Mertha documents Chinese 'tutelage' of Khmer Rouge
By H. Roger Segelken
A new book by associate professor of government Andrew Mertha, “Brothers in Arms: Chinese Aid to the Khmer Rouge, 1975-1979” (Cornell University Press), documents Maoist China’s secretive relationship with the ruthless Pol Pot regime running Democratic Kampuchea, as Cambodia was known at the time.
While the war-ravaged, internationally isolated nation depended on the emerging regional superpower for military aid and technology, Mertha says, China was largely unable to influence Cambodian politics or policy. “They were in Cambodia to try and help their revolutionary brethren and to bring glory to China in its mission to help Cambodia develop under Chinese tutelage,” the author discovered.
Previous studies of the China-Khmer Rouge connection overstated the degree of Maoist influence, Mertha believes, whereas Cambodian communism was far more influenced by the Soviet and Vietnamese models.

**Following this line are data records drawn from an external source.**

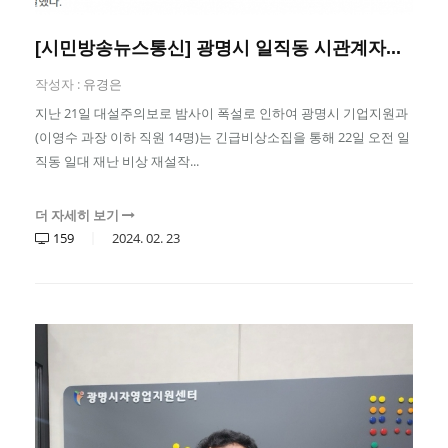
[시민방송뉴스통신] 광명시 일직동 시관계자...
작성자 :
유경은
지난 21일 대설주의보로 밤사이 폭설로 인하여 광명시 기업지원과
(이영수 과장 이하 직원 14명)는 긴급비상소집을 통해 22일 오전 일
직동 일대 재난 비상 재설작...
더 자세히 보기
159
2024.
02.
23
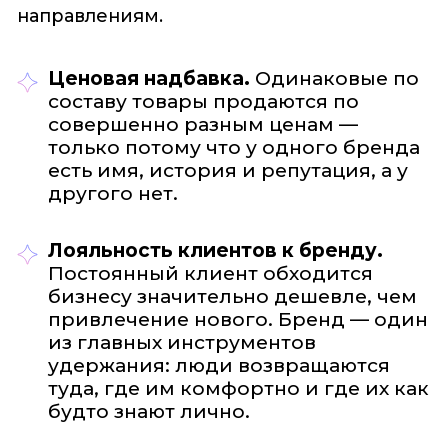
направлениям.
Ценовая надбавка.
Одинаковые по
составу товары продаются по
совершенно разным ценам —
только потому что у одного бренда
есть имя, история и репутация, а у
другого нет.
Лояльность клиентов к бренду.
Постоянный клиент обходится
бизнесу значительно дешевле, чем
привлечение нового. Бренд — один
из главных инструментов
удержания: люди возвращаются
туда, где им комфортно и где их как
будто знают лично.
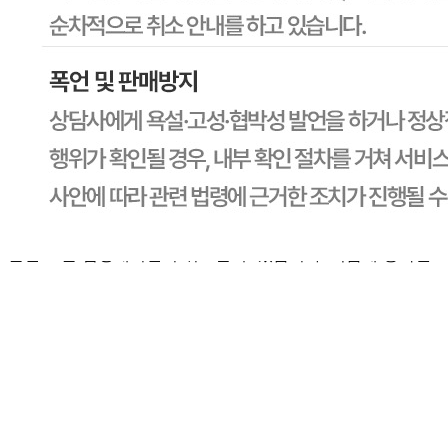
CJ프레시웨이
문의번호
1588-6967
반품/교환
배송비
반품 배송비: 30,000원
교환 배송비: 30,000원
주의사항
전자상거래 등에서의 소비자보호법에 관한 법률에 의거하여
미성년자가 체결한 계약은 법정대리인이 동의하지 않은 경우
본인 또는 법정대리인이 취소할 수 있습니다. 식봄에 등록된
판매상품과 상품의 내용은 판매자가 등록한 것으로 (주)마켓
보로는 그 등록내용에 대하여 일체의 책임을 지지 않습니다.
상세 정보
구매 정보
상품 문의
상품 문의
문의글 작성
내 문의만 보기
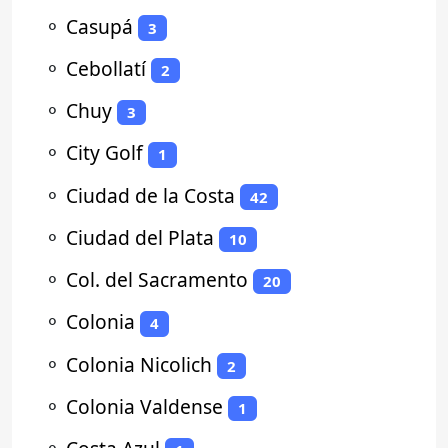
⚬
Casupá
3
⚬
Cebollatí
2
⚬
Chuy
3
⚬
City Golf
1
⚬
Ciudad de la Costa
42
⚬
Ciudad del Plata
10
⚬
Col. del Sacramento
20
⚬
Colonia
4
⚬
Colonia Nicolich
2
⚬
Colonia Valdense
1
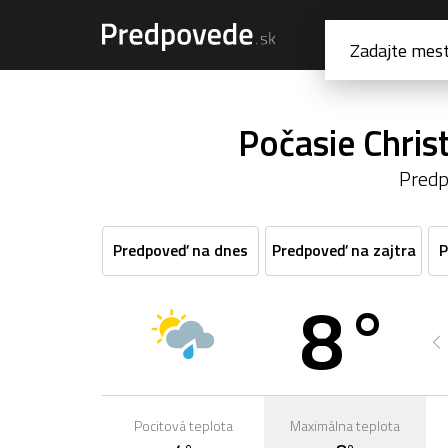
Počasie Chris
Predp
Predpoveď na dnes
Predpoveď na zajtra
P
8°
1:00
2:00
3:00
4:00
5:00
6:00
7°
7°
7°
7°
7°
7°
Pocitová teplota
Maximálna teplota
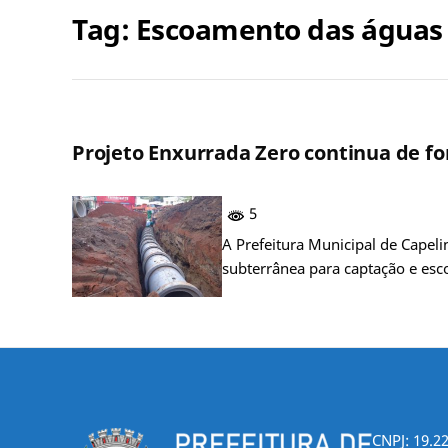
Tag:
Escoamento das águas
Projeto Enxurrada Zero continua de f
5
A Prefeitura Municipal de Capel
subterrânea para captação e es
CNPJ: 19.2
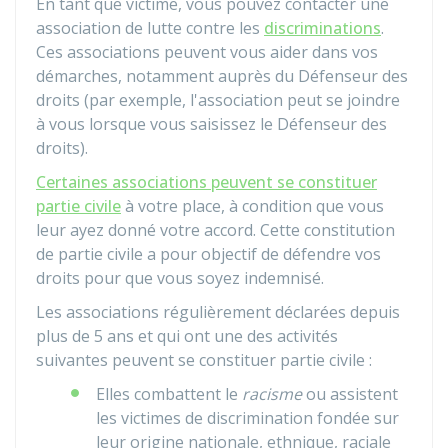
En tant que victime, vous pouvez contacter une
association de lutte contre les
discriminations
.
Ces associations peuvent vous aider dans vos
démarches, notamment auprès du Défenseur des
droits (par exemple, l'association peut se joindre
à vous lorsque vous saisissez le Défenseur des
droits).
Certaines associations peuvent se constituer
partie civile
à votre place, à condition que vous
leur ayez donné votre accord. Cette constitution
de partie civile a pour objectif de défendre vos
droits pour que vous soyez indemnisé.
Les associations régulièrement déclarées depuis
plus de 5 ans et qui ont une des activités
suivantes peuvent se constituer partie civile :
Elles combattent le
racisme
ou assistent
les victimes de discrimination fondée sur
leur origine nationale, ethnique, raciale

The Sino-Khmer Rouge relationship was overwhelmingly pragmatic rather than ideologically based.
Beginning in 2010, the Cornell author interviewed former technical aides from China, as well as former Khmer Rouge officials still living in Cambodia. He also drew from classified Chinese and Cambodian documents. He notes the Chinese “refrained from scolding the Cambodians and would get their hands dirty to show them how to get something accomplished, even sharing their food and cigarettes with them when Democratic Kampuchea cadres weren’t looking.”
A book reviewer for an English-language newspaper in the Cambodian capital wrote: “China’s experience with its first-ever client state suggests that the effectiveness of Chinese foreign aid, and the influence that comes with it, is only as good as the institutions that manage the relationship. By focusing on the links between China and Democratic Kampuchea, Mertha peers into the ‘black box’ of Chinese foreign aid to illustrate how domestic institutional fragmentation limits Beijing’s ability to influence the countries that accept its assistance.”